QUESTIONS:
**A)** Quote the Black Kites passage word for word, beginning at the words "I cross the" and stopping after the words "even stop talking.".
**B)** According to the Black Kites passage, what will the shrine be completely renovated from?
**C)** Decide whether each statement agrees with the Black Kites passage, and quote the words that settle it: (i) Many pedestrians use the pavement. (ii) Five men stand next to the walk-through detectors. (iii) The beggar on the plaited mat looks at the narrator.
** Opening PASSAGE SHOWN block **
Black Kites
John, the taxi driver, will wait for me, even if I take an hour or two. It’s hot. On the pavement that almost no one uses
(since walking here is not considered a practical way of getting around) there are bones — small bones, dry and grey; chicken bones, bones from lamb chops and ribs. They are stuck between cracked
paving stones and rags and trampled plastic. You can easily overlook them. Everything's covered by a light layer of dust. Sometimes the remnants of blood or dried tendons can be seen. Garbage is
piled high along the external stone walls of the shrine.
In the blue sky, dozens, maybe hundreds of dark birds revolve around one another. For a moment, I think they are crows, but they have the silhouettes of griffins, larger than buzzards with
slimmer wings, forked tails… And they don’t move like crows. They glide, dive low, take the thermal, gain height, and keep a lookout, each out for himself.
The shrine is a construction site between more construction sites. It will be renovated completely from reinforced concrete: A block with pointed arches and pillars, clad with sandstone,
monumental like a fortress.
I cross the half-empty parking lot. A beggar without the lower-half of his legs sits on a plaited mat and doesn’t look at me. Five men stand next to the walk-through detectors for their security
screenings, wearing shabby uniforms and ancient Kalashnikovs over their shoulders. I tilt my phone, pointing my camera towards them. They don’t even stop talking.
** Closing PASSAGE SHOWN block **
** Opening INFORMATION SHOWN block **
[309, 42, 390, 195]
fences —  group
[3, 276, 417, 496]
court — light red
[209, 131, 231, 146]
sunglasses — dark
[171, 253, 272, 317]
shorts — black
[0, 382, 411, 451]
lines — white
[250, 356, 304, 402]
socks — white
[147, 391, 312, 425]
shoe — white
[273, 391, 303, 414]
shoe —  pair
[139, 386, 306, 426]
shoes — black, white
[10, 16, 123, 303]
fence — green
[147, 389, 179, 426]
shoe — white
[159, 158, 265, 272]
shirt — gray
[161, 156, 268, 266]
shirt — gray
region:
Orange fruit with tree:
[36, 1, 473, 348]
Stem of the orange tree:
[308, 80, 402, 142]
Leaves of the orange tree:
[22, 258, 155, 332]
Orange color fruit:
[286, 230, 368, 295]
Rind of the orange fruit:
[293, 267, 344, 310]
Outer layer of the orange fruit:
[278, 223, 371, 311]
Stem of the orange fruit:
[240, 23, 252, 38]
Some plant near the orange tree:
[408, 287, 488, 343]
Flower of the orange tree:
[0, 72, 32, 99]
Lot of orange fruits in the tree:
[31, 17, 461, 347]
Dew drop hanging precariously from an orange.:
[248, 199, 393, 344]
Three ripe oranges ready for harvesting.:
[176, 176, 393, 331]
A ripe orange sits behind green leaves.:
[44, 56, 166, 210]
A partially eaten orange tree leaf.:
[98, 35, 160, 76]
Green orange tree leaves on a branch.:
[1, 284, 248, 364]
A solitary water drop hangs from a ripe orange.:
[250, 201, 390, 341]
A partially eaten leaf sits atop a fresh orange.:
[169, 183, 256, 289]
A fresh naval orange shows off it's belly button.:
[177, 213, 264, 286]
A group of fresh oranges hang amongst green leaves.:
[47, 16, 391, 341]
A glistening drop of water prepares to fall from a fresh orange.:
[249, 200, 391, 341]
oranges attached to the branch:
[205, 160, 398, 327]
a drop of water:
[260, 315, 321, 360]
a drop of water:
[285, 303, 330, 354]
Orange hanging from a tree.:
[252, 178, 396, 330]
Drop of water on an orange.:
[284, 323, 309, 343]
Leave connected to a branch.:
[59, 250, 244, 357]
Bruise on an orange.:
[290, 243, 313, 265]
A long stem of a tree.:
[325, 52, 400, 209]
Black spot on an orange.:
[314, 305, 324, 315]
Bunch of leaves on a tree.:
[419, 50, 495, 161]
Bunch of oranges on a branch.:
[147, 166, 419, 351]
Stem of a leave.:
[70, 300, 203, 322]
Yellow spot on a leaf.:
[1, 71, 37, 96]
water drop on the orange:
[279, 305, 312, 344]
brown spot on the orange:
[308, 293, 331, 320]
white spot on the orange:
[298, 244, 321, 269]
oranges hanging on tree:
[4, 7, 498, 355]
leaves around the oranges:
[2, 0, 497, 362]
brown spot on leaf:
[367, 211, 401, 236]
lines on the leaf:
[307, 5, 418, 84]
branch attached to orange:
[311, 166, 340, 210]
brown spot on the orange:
** Closing INFORMATION SHOWN block **
SOLUTIONS PER TASK:
**A)**
I cross the half-empty parking lot. A beggar without the lower-half of his legs sits on a plaited mat and doesn’t look at me. Five men stand next to the walk-through detectors for their security
screenings, wearing shabby uniforms and ancient Kalashnikovs over their shoulders. I tilt my phone, pointing my camera towards them. They don’t even stop talking.

**B)** Reinforced concrete.

**C)**
(i) No: "On the pavement that almost no one uses"
(ii) Yes: "Five men stand next to the walk-through detectors"
(iii) No: "sits on a plaited mat and doesn’t look at me"